To use this decorator, you need to specify at least one of the input or output with the table class you have defined.

  • input=Type[Table]: will load the specified columns rom the database and inject the data to the decorated function arguments

    • if input=None, the function will need to pass the arguments manually

  • output=Type[Table]: will dump the return values to the database (will also need to annotate the return type with the provided table class or a list of the table class)

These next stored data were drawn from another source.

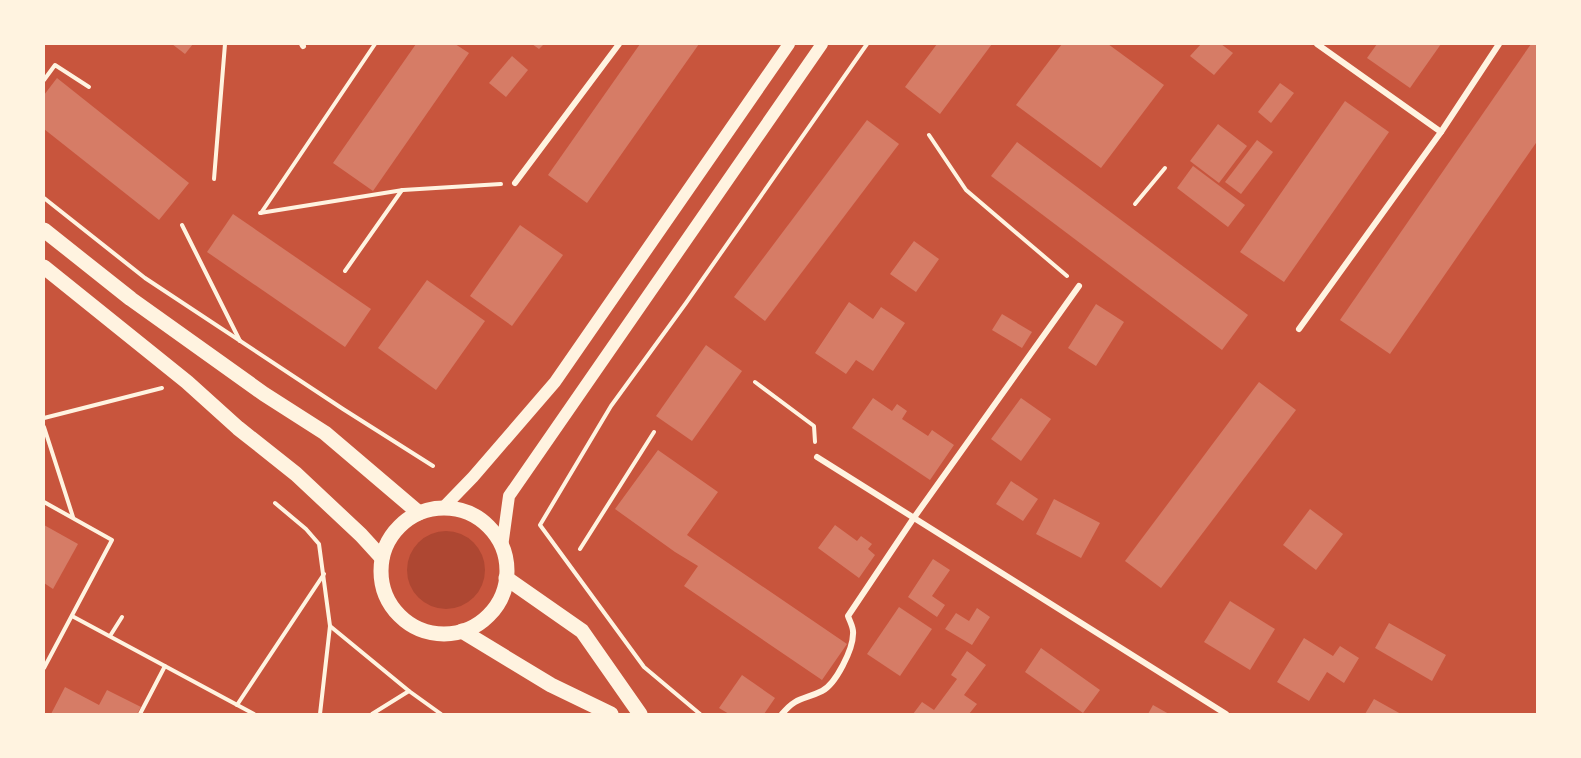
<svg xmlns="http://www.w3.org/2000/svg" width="1581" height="758" font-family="Poppins,sans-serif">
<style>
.green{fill:#ae4732}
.building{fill:#d67c66}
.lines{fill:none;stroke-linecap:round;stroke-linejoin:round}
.path{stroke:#fff3e0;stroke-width:4}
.minor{stroke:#fff3e0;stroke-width:6}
.secondary{stroke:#fff3e0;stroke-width:12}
.primary{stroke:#fff3e0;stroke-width:15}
</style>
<rect width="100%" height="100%" fill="#c8553d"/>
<!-- green -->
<circle class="green" cx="446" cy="570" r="39"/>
<!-- building -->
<g class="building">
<path d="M172,44H193L185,54Z"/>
<path d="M416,44H455L469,53L373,191L333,163Z"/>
<path d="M532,44H544L539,49Z"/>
<path d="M640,44H699L587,203L548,175Z"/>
<path d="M937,44H992L940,114L905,87Z"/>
<path d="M1062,44H1108L1164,85L1101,168L1016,105Z"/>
<path d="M1201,44H1221L1233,53L1214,75L1190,56Z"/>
<path d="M1377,44H1441L1410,88L1367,58Z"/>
<path d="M1531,44H1538V140L1390,354L1340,320Z"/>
<path d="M512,56L528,70L506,97L489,83Z"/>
<path d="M57,78L189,183L159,220L44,129V95Z"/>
<path d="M1280,83L1294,93L1271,123L1258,112Z"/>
<path d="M1345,101L1389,132L1284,282L1240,252Z"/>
<path d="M867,120L899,144L765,321L734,297Z"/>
<path d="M1218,124L1247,146L1219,183L1190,161Z"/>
<path d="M1257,140L1273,152L1241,194L1225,182Z"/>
<path d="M1017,142L1248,315L1222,350L991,176Z"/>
<path d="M1193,166L1245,205L1228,227L1177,188Z"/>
<path d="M233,214L371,309L345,347L207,252Z"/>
<path d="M520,225L563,255L512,326L470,296Z"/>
<path d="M914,241L939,259L916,292L890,274Z"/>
<path d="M427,280L485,321L436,390L378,348Z"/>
<path d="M849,302L873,319L881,307L905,323L873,371L856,360L846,374L815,353Z"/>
<path d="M1096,304L1124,322L1096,366L1068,348Z"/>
<path d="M1002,314L1032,332L1022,348L992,330Z"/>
<path d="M706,345L742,371L692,441L656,416Z"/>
<path d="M1259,382L1296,410L1161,588L1125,561Z"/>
<path d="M873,398L892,411L897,404L907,411L902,419L928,436L932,430L954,445L930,480L852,428Z"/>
<path d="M1021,398L1051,419L1021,461L991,439Z"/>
<path d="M658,450L718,492L687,535L847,644L822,680L684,586L698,566L675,552L615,509Z"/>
<path d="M1011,481L1038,499L1023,521L996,504Z"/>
<path d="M1054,499L1100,523L1081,558L1036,534Z"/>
<path d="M1310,509L1343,534L1316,570L1283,545Z"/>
<path d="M44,525L78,544L53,589L44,583Z"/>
<path d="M835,525L857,541L861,536L872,544L868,549L875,555L859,578L818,548Z"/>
<path d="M933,559L950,570L932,596L945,605L937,617L908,597Z"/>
<path d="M1230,601L1275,629L1250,670L1204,642Z"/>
<path d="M899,607L932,629L900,676L867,654Z"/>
<path d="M977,608L990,617L972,645L945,629L956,613L969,621Z"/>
<path d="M1389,623L1446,655L1432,681L1375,648Z"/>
<path d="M1304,638L1333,656L1340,646L1359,658L1344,683L1327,672L1309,701L1277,682Z"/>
<path d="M1041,648L1100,690L1083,713L1025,672Z"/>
<path d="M967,651L986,665L964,695L977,704L969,714H913L922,702L934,710L957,679L951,675Z"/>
<path d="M742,675L775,698L764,714H729L719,708Z"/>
<path d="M65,687L99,705L107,690L141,707L137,714H51Z"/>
<path d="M1374,699L1401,714H1365Z"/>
<path d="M1153,705L1169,714H1148Z"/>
</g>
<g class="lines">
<!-- path -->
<g class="path">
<path d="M44,80L55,65L89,87"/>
<path d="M929,135L966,190L1067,276"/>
<path d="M214,179L225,44"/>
<path d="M44,198L145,278L343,409L433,466"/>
<path d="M1135,204L1165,168"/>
<path d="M260,213L403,190L501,184"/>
<path d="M261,213L375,44"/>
<path d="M182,225L240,341"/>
<path d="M345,271L402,190"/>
<path d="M755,382L814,426L815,442"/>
<path d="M44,418L162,388"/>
<path d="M44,427L73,517"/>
<path d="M44,502L112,540L44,668"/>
<path d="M275,503L306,529L319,544L330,626L409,691L441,714"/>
<path d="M580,549L654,432"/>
<path d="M72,616L254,714"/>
<path d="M110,636L122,617"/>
<path d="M237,705L324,574"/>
<path d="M140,714L165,666"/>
<path d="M320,714L330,626"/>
<path d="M372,714L409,691"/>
<path d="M700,714L644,667L540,525L611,406L686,303L867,44"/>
</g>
<!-- minor -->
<g class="minor">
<path d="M302,44L303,46"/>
<path d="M1317,44L1441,132"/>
<path d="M515,183L619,44"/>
<path d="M1299,329L1441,132L1499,44"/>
<path d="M817,457L1226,714"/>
<path d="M782,714C797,696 804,700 822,691C836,684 853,649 853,634C854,628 850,622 848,616L913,519L1079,286"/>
</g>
<!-- secondary -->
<g class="secondary">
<path d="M443,508L473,477L555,382L789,44"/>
<path d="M502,547L509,496L822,44"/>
</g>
<!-- primary -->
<g class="primary">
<path d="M44,230L131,299L264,394L325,433L419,513"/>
<path d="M44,267L187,382L238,428L296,474L361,535L382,558"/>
<circle cx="444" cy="571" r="63"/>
<path d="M506,578L582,631L640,714"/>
<path d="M462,631L551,685L611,714"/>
</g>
</g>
<!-- border -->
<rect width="1581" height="758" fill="none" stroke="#fff3e0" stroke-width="90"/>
</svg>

    • if output=None, you can get the return value from the functiona call

The following example uses the pre-defined tables:

from uuid import UUID
import httpx
from vechord.registry import VechordRegistry
from vechord.extract import SimpleExtractor
from vechord.embedding import GeminiDenseEmbedding
from vechord.spec import DefaultDocument, create_chunk_with_dim

DefaultChunk = create_chunk_with_dim(768)
vr = VechordRegistry(namespace="test", url="postgresql://postgres:postgres@127.0.0.1:5432/")
vr.register([DefaultDocument, DefaultChunk])
extractor = SimpleExtractor()
emb = GeminiDenseEmbedding()


@vr.inject(output=DefaultDocument)
def add_document(url: str) -> DefaultDocument:
    with httpx.Client() as client:
        resp = client.get(url)
        text = extractor.extract_html(resp.text)
        return DefaultDocument(title=url, text=text)


@vr.inject(input=Document, output=DefaultChunk)
def add_chunk(uid: UUID, text: str) -> list[DefaultChunk]:
    chunks = text.split("\n")
    return [DefaultChunk(doc_id=uid, vec=emb.vectorize_chunk(t), text=t) for t in chunks]


for url in ["https://paulgraham.com/best.html", "https://paulgraham.com/read.html"]:
    add_document(url)
add_chunk()

Select/Insert/Delete

We also provide some functions to select, insert and delete the data from the database.

docs = vr.select_by(DefaultDocument.partial_init())
vr.insert(DefaultDocument(text="hello world"))
vr.copy_bulk([DefaultDocument(text="hello world"), DefaultDocument(text="hello vector")])
vr.remove_by(DefaultDocument.partial_init())

Transaction

Use the VechordPipeline to run multiple functions in a transaction.

This also guarantees that the decorated functions will only load the data from the current transaction instead of the whole table. So users can focus on the data processing part.

pipeline = vr.create_pipeline([add_document, add_chunk])
pipeline.run("https://paulgraham.com/best.html")

Access the cursor

If you need to change some settings or use the cursor directly:

vr.client.get_cursor().execute("SET vchordrq.probes = 100;")